Popularity: getting recognition through Open Source

Example any of the above, really..

To be able to get recognized in the Open Source community you’ll have to stick to one thing, possibly for extented period of time. We’re talking years, instead of months. This will require patience, and being able to:

  • attract new users with your code (possibly making it solve their problem) and
  • being able to communicate well.

Another idea is to get to the big project, figure out what the burning issues are, and attempt to solve them. Another plus you get if this is something boring or hard to do. Something other people aren’t willing to tackle in their free, unpaid time. For example a large number of Open Source projects aren’t doing a great job at testing, so if you offer your hand in testing the code, people will be thrilled.

Money: getting a job with Open Source

Example ReactJS (FB), Android (Google), Ansible (Red Hat), etc.

In 2010 I’ve gotten a job because of a very little number of Open Source contributions.
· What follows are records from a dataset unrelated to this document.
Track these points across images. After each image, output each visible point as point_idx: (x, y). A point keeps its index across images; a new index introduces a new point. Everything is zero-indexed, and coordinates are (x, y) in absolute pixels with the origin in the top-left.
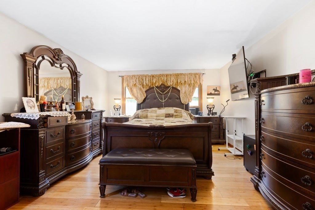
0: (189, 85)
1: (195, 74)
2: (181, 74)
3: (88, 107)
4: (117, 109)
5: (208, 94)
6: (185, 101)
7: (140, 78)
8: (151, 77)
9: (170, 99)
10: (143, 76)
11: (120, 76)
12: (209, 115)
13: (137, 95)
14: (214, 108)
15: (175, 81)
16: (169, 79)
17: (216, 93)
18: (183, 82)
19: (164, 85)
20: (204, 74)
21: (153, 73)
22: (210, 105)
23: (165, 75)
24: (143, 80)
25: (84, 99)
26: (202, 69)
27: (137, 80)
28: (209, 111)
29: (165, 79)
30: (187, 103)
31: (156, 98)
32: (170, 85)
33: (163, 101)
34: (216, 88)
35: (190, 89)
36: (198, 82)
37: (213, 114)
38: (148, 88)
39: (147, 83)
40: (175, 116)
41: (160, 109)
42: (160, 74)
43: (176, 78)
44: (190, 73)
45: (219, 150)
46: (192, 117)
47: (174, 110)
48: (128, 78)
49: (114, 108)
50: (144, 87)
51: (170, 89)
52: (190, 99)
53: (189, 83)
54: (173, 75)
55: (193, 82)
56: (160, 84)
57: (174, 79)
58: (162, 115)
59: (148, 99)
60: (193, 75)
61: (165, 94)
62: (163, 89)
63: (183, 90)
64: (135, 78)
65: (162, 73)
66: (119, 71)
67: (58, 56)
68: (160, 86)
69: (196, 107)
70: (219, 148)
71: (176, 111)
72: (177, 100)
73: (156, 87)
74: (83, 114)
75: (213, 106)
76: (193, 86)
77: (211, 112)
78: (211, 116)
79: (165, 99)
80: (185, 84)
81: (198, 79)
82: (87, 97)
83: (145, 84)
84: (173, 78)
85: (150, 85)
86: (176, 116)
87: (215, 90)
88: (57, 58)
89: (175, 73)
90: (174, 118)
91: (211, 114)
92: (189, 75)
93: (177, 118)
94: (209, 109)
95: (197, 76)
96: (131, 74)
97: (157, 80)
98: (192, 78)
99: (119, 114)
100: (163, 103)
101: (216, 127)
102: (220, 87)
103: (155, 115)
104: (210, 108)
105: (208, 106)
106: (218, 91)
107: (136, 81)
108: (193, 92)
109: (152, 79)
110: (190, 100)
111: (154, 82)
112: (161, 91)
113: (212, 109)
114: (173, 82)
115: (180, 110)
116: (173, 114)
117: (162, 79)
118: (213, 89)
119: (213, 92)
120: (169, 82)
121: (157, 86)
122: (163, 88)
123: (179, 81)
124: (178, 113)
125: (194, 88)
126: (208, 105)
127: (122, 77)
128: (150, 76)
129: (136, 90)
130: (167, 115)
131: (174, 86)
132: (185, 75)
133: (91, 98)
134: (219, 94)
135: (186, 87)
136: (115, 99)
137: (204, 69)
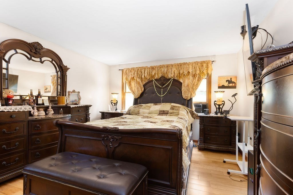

The thing is that other people who applied had none, as far as I was informed. Out of my commits which I could show, some of them were commited to a bigger projects. I guess it was enough to show I’m capable of reading large chunks of code.

Sometimes just mere interest in Open Source could help, because many companies didn’t know how to handle Open Source software.

The yardstick may be higher for some companies though. Open Source infiltrated many software houses after all, so just showing couple of contributions to Hadoop when you apply to Facebook may not be enough. But there’s another way…

Established software companies publish code. A lot of code. If I were an manager on a team with some Open Source code published, my top priority during hiring would be to reach out to my engineers and pick people who contributed to our GitHub repositories. Why?

People who sacrificed their private time to come to our GitHub repository, read the code, try it out and maybe improve it definitely have some skill and, more important, some interest in what my team does.

Summary

Hacking software long-term is a lot of work, and it’s nice to be concious and aware how and why you channel your creative energy towards some things, and not the others, and I hope this article was useful. Let me know if it had influenced your decision in any way.